The judge saw the force of Spire’s argument that, if the proviso operated as an aggregation clause for the purpose of limits, “it would be illogical if there was no equivalent aggregation … in terms of contribution”. Nevertheless, he found that to do that here would amount to rewriting the policy in a way that was not justified by the words used. Aggregation therefore operated in the insurer’s favour at both points: limit and excess.
The wording of the policy would be determinative in each instance and there was no general rule that an aggregation clause should work in the same way for the purposes of claims and excesses. Waxman J referred to 2003 Countrywide Assured Group Plc v Marshall, in which:
“Morison J observed … that normally one would expect to see the aggregation of a claim for the purpose of limiting cover also to have the same effect in respect of the payment of any excess, so that the aggregation would benefit both insurer and insured in different ways. But whether that was so in any given case depended on the wording actually used”.
It is not at all surprising that Spire appealed, given that £10m rode on aggregation as regards the limit and a further £725,000 as regards the excess / contribution. In a comparatively short judgment on 2 March 2018 the Court of Appeal rejected Spire’s argument. Therefore, unless there is a further appeal and a different outcome, Spire recovers £9,250,000 from the policy with RSA.
Simon LJ gave the judgment of the Court. He noted the overall settlement reached with Paterson’s patients, in the context of which “the question of the level of the indemnity in the case of multiple claims attributable to one source or original cause is therefore highly material to Spire’s ability to recover under the policy.”
He took the same approach as the judge and followed the guidance on interpretation in Arnold v Britten. This meant that: “In construing a contract of insurance, the Court seeks to give effect to all the words of the policy that bear on the issue. Doubtless clearer words in [the proviso] would have put the question of whether it was an aggregation clause beyond doubt; but the Court construes the contract as it is and not as it might have been drafted.” In addition, he repeated the guidance from AIG v Woodman, a solicitors’ professional negligence case decided by the Supreme Court last year, that aggregation clauses in insurance policies “should not be approached with a predisposition to interpret them in either a broad or narrow way.”

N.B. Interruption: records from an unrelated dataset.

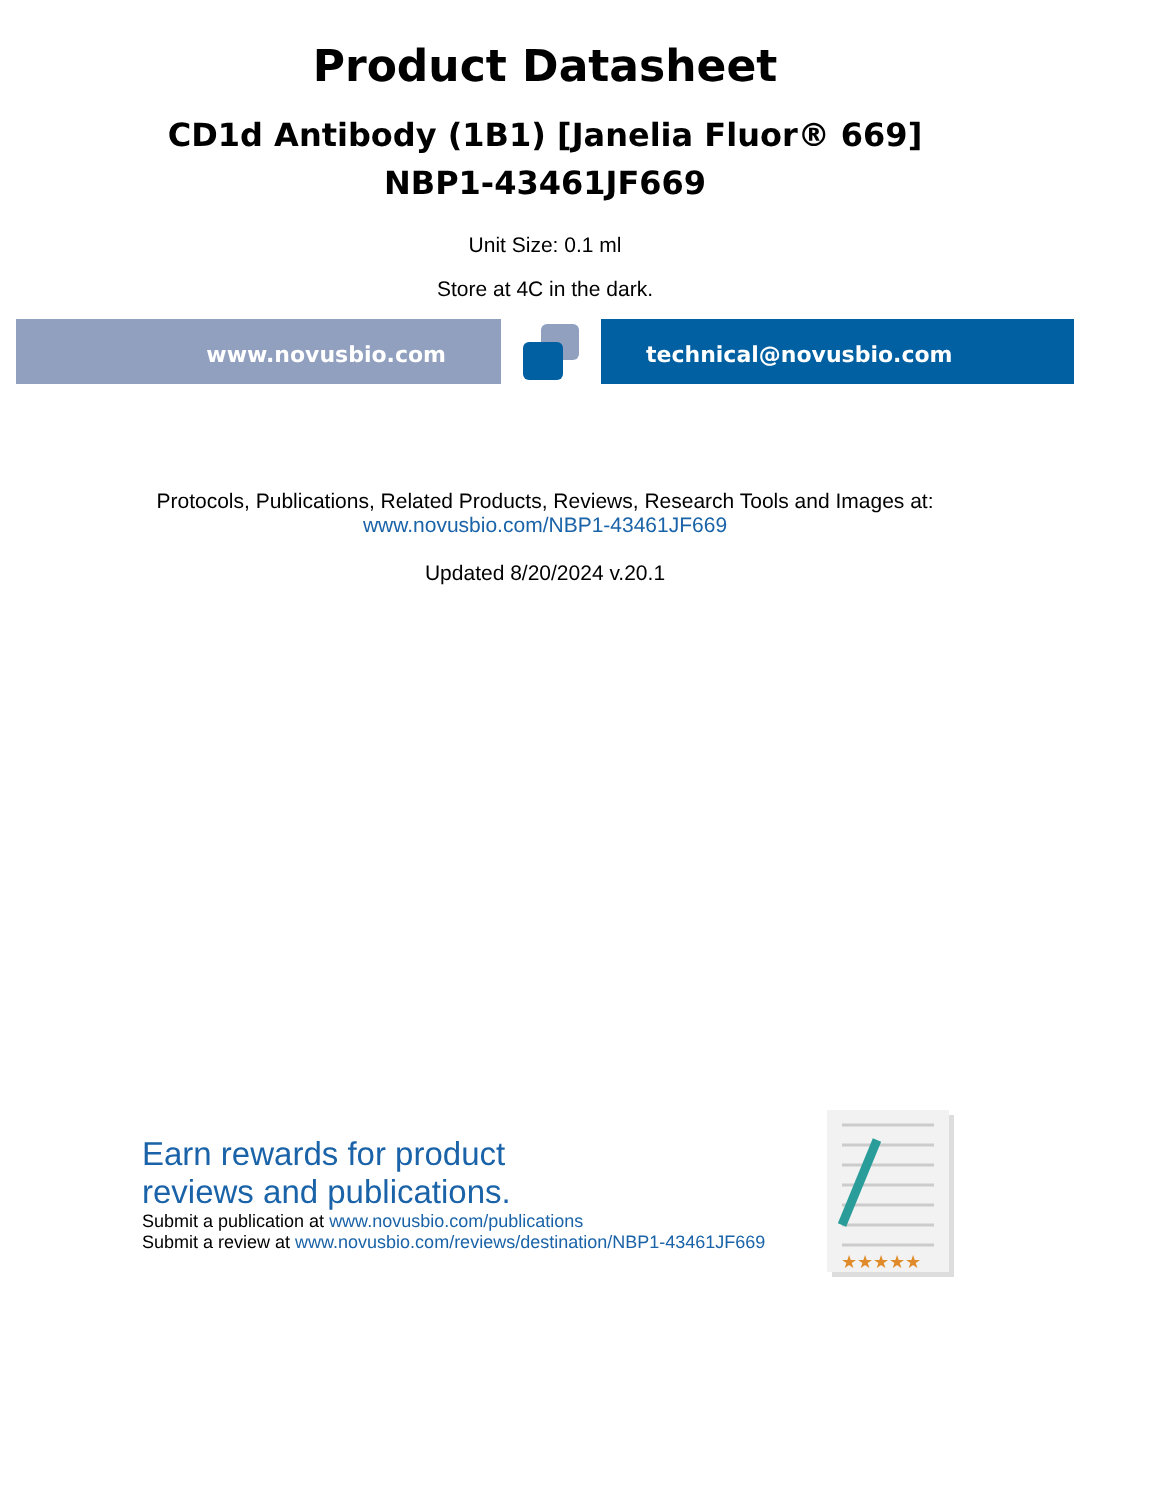Product Datasheet
CD1d Antibody (1B1) [Janelia Fluor® 669]
NBP1-43461JF669
Unit Size: 0.1 ml
Store at 4C in the dark.
www.novusbio.com technical@novusbio.com
Protocols, Publications, Related Products, Reviews, Research Tools and Images at:
www.novusbio.com/NBP1-43461JF669
Updated 8/20/2024 v.20.1
Earn rewards for product
reviews and publications.
Submit a publication at www.novusbio.com/publications
Submit a review at www.novusbio.com/reviews/destination/NBP1-43461JF669
★★★★★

It is clear that this case turned on the language used in the policy in question and to a very significant extent on the meanings to be given to two everyday five-letter words: “claim” and “event”.
If there are any wider points to be taken from it, the following may be among them:
- The actual words used in the insurance policy are crucial and there is no general rule or presumption that aggregation should work in the same way (the judge described that as “parity of aggregation”) for limits and excesses
- Spire appears to be the first Court of Appeal authority on this point and it further emphasises the need, in future placements and renewals, for insurers, brokers and insureds being absolutely clear about their intentions for aggregation at these two key levels
- The reasoning in Spire applies equally to claims made policies of the type at issue (a variant of professional negligence business) as it does to occurrence-based wordings more commonly seen in mainstream casualty insurance.